Version difference data
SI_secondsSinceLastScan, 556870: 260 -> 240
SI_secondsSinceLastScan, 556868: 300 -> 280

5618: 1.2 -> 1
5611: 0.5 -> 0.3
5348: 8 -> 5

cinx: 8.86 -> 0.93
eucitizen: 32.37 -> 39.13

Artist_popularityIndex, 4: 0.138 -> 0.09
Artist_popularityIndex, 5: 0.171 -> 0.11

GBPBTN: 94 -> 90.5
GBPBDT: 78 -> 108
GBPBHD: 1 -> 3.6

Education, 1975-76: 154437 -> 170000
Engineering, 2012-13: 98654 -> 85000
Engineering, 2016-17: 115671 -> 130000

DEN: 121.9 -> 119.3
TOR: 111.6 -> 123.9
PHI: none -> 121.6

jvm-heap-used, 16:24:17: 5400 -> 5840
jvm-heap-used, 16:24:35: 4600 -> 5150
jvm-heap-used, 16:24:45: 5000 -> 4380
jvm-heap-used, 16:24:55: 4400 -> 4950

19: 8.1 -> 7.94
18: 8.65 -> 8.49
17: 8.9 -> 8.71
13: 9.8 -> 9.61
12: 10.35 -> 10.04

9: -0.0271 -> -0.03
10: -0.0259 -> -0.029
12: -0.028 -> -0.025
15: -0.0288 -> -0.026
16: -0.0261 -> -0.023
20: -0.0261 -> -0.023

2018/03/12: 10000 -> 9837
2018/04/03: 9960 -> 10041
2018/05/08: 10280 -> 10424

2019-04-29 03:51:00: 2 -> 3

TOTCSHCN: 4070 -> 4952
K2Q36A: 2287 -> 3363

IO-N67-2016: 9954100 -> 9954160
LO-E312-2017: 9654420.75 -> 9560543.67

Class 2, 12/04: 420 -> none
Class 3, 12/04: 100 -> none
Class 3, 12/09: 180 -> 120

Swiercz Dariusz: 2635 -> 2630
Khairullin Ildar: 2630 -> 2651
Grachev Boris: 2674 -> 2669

> _WHAT YOU ARE ASKED TO DO_: Write out every line from the entries where "heap" appears.

> _RESULT BELOW_:
jvm-heap-used, 16:24:17: 5400 -> 5840
jvm-heap-used, 16:24:35: 4600 -> 5150
jvm-heap-used, 16:24:45: 5000 -> 4380
jvm-heap-used, 16:24:55: 4400 -> 4950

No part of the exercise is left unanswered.